WrongBot 2 Jul 2010 15:45 UTC
3 points
The scientific method is already a vague sort of algorithm, and I can see how it might be possible to mechanize many of the steps. The part that seems AGI-hard to me is the process of generating good hypotheses. Humans are incredibly good at plucking out reasonable hypotheses from the infinite search space that is available; that we are so very often says more of the difficulty of the problem than our own abilities.
- NancyLebovitz 2 Jul 2010 16:27 UTC
  2 points
  Parent
  I’m pretty sure that judging whether one has adequately tested a hypothesis is also going to be very hard to mechanize.
  - SilasBarta 2 Jul 2010 16:39 UTC
    3 points
    Parent
    The problem that I hear most often in regard to mechanizing this process has the basic form, “Obviously, you need a human in the loop because of all the cases where you need to be able to recognize that a correlation is spurious, and thus to ignore it, and that comes from having good background knowledge.”
    
    But you have to wonder: the human didn’t learn how to recognize spurious correlations through magic. So however they came up with that capability should be some identifiable process.

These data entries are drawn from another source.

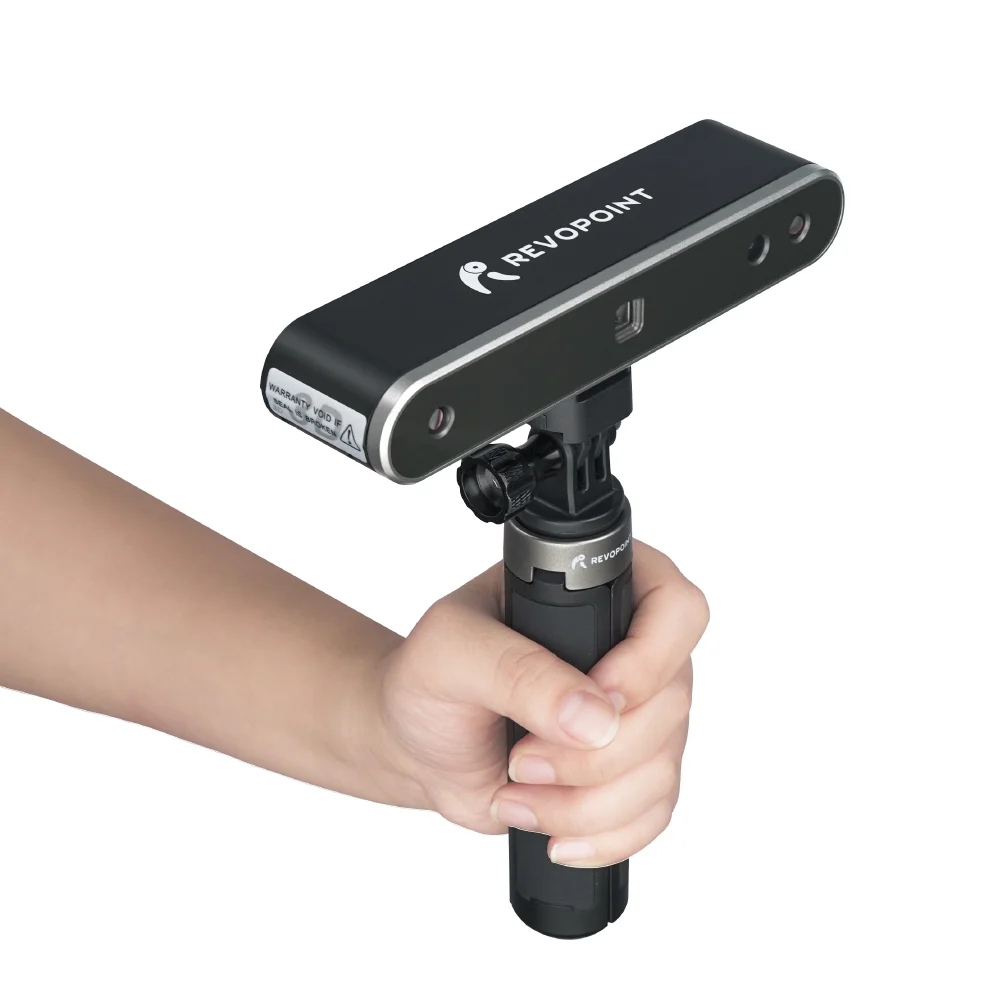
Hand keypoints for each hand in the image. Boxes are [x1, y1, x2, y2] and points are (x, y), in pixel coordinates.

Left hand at [376, 540, 708, 866]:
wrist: (416, 742)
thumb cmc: (429, 679)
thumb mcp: (451, 651)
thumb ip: (515, 670)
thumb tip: (593, 715)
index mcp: (597, 589)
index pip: (675, 609)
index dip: (647, 662)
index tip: (592, 698)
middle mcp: (631, 649)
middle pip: (670, 703)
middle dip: (591, 753)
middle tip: (521, 758)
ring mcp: (637, 714)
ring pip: (661, 769)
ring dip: (585, 802)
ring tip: (517, 791)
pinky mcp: (629, 773)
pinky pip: (653, 814)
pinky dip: (602, 836)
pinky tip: (553, 831)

    - cupholder 3 Jul 2010 4:41 UTC
      4 points
      Parent
      
      The problem that I hear most often in regard to mechanizing this process has the basic form, “Obviously, you need a human in the loop because of all the cases where you need to be able to recognize that a correlation is spurious, and thus to ignore it, and that comes from having good background knowledge.”
      
      Those people should be glad they’ve never heard of TETRAD—their heads might have exploded!

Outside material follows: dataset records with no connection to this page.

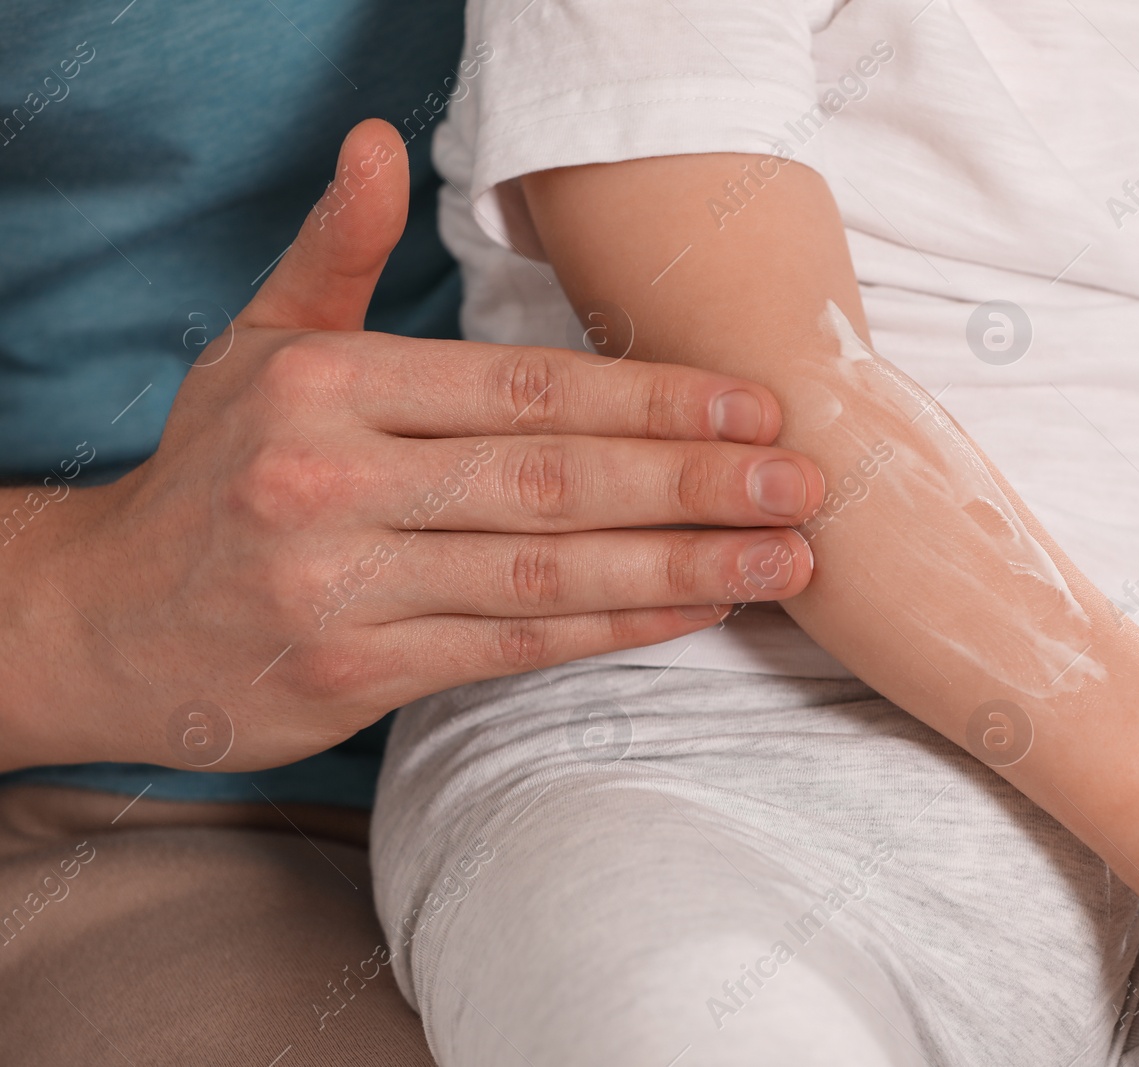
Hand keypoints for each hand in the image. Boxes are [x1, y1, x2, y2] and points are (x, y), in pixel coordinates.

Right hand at [0, 120, 821, 772]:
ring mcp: (341, 588)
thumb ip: (335, 253)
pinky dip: (611, 630)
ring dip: (679, 565)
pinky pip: (509, 648)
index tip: (753, 408)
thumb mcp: (260, 348)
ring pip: (544, 573)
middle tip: (803, 483)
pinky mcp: (353, 676)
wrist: (107, 621)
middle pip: (553, 480)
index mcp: (328, 387)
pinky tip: (693, 610)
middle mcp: (331, 483)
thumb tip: (378, 142)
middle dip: (693, 482)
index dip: (650, 398)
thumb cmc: (214, 473)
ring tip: (783, 559)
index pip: (525, 388)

      - NancyLebovitz 3 Jul 2010 10:01 UTC
        2 points
        Parent
        That’s intriguing. Has it turned out to be useful?
        cupholder 4 Jul 2010 5:31 UTC
        6 points
        Parent
        It’s apparently been put to use with some success. Clark Glymour—a philosophy professor who helped develop TETRAD—wrote a long review of The Bell Curve that lists applications of an earlier version of TETRAD (see section 6 of the review):
        
        Several other applications have been made of the techniques, for example:
        
        Spirtes et al. (1993) used published data on a small observational sample of Spartina grass from the Cape Fear estuary to correctly predict—contrary both to regression results and expert opinion—the outcome of an unpublished greenhouse experiment on the influence of salinity, pH and aeration on growth.
        
        Druzdzel and Glymour (1994) used data from the US News and World Report survey of American colleges and universities to predict the effect on dropout rates of manipulating average SAT scores of freshman classes. The prediction was confirmed at Carnegie Mellon University.
        
        Waldemark used the techniques to recalibrate a mass spectrometer aboard a Swedish satellite, reducing errors by half.
        
        Shipley (1995, 1997, in review) used the techniques to model a variety of biological problems, and developed adaptations of them for small sample problems.
        
        Akleman et al. (1997) have found that the graphical model search techniques do as well or better than standard time series regression techniques based on statistical loss functions at out of sample predictions for data on exchange rates and corn prices.
        
        Personally I find it a little odd that such a useful tool is still so obscure, but I guess a lot of scientists are loath to change tools and techniques.
    - NancyLebovitz 2 Jul 2010 17:12 UTC
      0 points
      Parent
      Maybe it’s just a matter of people kidding themselves about how hard it is to explain something.
      
      On the other hand, some things (like vision and natural language) are genuinely hard to figure out.
      
      I’m not saying the problem is insoluble. I’m saying it looks very difficult.
- cupholder 3 Jul 2010 5:08 UTC
  0 points
  Parent
  One possible way to get started is to do what the ‘Distilling Free-Form Natural Laws from Experimental Data’ project did: feed measurements of time and other variables of interest into a computer program which uses a genetic algorithm to build functions that best represent one variable as a function of itself and the other variables. The Science article is paywalled but available elsewhere. (See also this bunch of presentation slides.)
  
  They also have software for you to do this at home.